(Beginning of Input data)
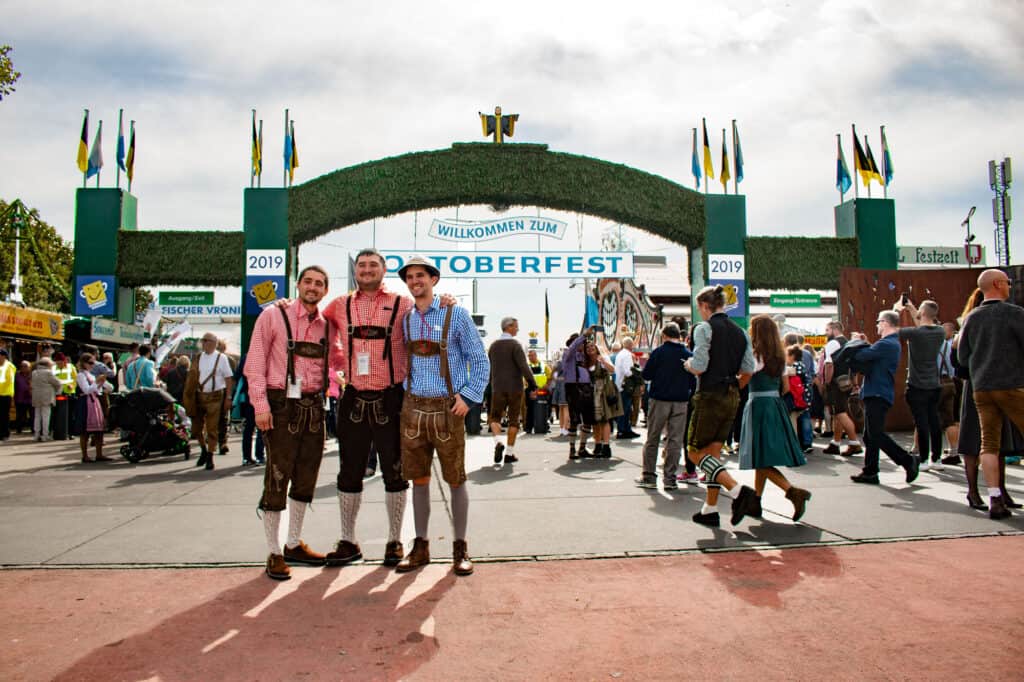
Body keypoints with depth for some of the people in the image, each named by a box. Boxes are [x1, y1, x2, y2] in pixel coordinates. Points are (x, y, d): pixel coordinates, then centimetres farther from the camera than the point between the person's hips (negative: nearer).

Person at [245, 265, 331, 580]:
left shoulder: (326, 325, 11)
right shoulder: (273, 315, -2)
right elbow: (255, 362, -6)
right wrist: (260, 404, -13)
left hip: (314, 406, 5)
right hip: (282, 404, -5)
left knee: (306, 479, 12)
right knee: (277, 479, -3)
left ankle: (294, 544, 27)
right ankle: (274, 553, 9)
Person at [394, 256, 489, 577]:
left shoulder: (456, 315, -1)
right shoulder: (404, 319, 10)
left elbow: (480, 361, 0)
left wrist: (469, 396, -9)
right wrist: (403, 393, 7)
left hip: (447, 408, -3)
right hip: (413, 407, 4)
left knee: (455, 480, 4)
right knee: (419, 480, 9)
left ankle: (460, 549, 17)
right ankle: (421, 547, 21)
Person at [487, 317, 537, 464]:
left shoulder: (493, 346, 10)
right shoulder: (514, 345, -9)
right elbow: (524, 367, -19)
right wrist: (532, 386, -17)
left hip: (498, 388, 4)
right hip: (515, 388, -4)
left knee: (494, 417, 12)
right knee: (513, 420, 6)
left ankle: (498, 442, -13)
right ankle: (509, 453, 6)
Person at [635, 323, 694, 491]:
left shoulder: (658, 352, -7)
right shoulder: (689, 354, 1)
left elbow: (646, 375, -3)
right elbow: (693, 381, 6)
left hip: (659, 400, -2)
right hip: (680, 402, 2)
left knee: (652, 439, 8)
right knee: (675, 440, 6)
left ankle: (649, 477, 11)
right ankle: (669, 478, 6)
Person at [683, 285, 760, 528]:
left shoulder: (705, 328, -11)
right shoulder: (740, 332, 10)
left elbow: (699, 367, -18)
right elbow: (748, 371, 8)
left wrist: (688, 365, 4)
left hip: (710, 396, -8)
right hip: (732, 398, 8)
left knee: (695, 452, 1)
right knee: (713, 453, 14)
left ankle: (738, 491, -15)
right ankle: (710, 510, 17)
(End of Input data)
(Beginning of Input data)
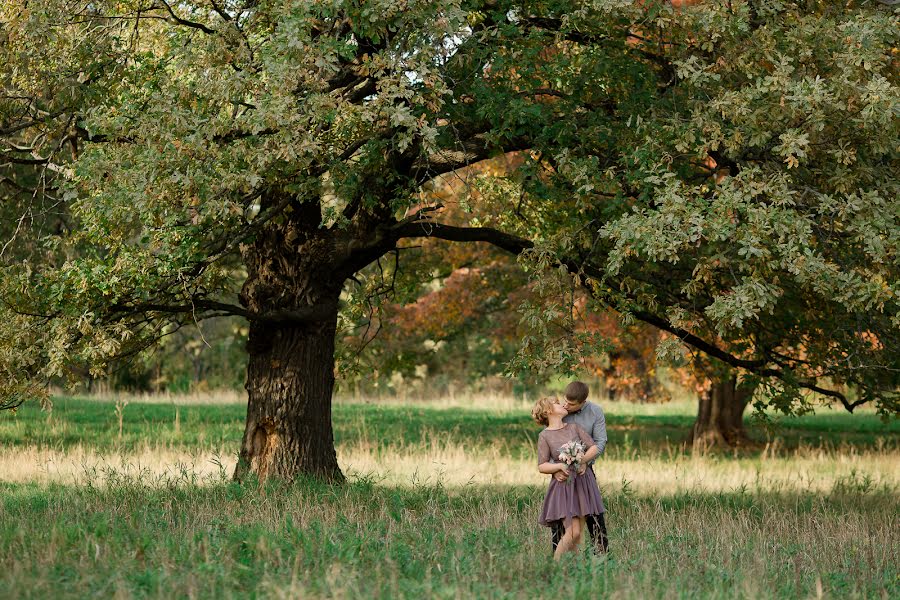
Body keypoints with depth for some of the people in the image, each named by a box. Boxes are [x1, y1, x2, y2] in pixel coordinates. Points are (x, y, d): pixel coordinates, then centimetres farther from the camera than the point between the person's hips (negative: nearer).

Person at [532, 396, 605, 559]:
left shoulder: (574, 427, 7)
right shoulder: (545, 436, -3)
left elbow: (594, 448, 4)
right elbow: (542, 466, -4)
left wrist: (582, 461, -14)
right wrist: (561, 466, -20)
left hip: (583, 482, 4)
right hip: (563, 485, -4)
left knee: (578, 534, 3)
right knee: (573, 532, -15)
(End of Input data)
(Beginning of Input data)
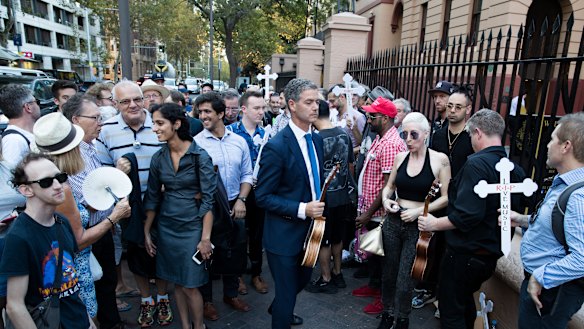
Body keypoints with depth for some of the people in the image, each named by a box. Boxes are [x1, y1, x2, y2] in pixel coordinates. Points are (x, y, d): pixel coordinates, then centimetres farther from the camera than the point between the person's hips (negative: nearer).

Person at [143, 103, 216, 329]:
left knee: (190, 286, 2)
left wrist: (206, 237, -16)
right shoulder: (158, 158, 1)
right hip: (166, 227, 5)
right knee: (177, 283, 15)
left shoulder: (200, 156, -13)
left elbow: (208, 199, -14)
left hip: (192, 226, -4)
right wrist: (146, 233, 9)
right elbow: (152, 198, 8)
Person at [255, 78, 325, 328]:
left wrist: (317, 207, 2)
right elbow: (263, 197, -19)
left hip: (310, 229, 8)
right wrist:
(End of Input data)
> _What you need to do_
Add 76 to each of the three numbers (x, y, and depth) in every keypoint triple in the part of the data that opens with the line containing "right shoulder: (689, 354, 1)" and closes with the line containing "right shoulder: (740, 332, 10)". Output every line of that part and nothing else, with the box lines left unchanged.

> _Exercise response_
right shoulder: (765, 430, 77)
left elbow: (722, 451, 73)
right elbow: (769, 457, 82)
left hip: (735, 476, 74)
right hip: (756, 478, 78)
left knee: (728, 515, 84)
right knee: (751, 516, 82)
left ankle: (725, 553, 87)
right ankle: (745, 554, 82)
Person at [683, 285, 760, 528]:
left shoulder: (781, 404, 65)
right shoulder: (816, 408, 86)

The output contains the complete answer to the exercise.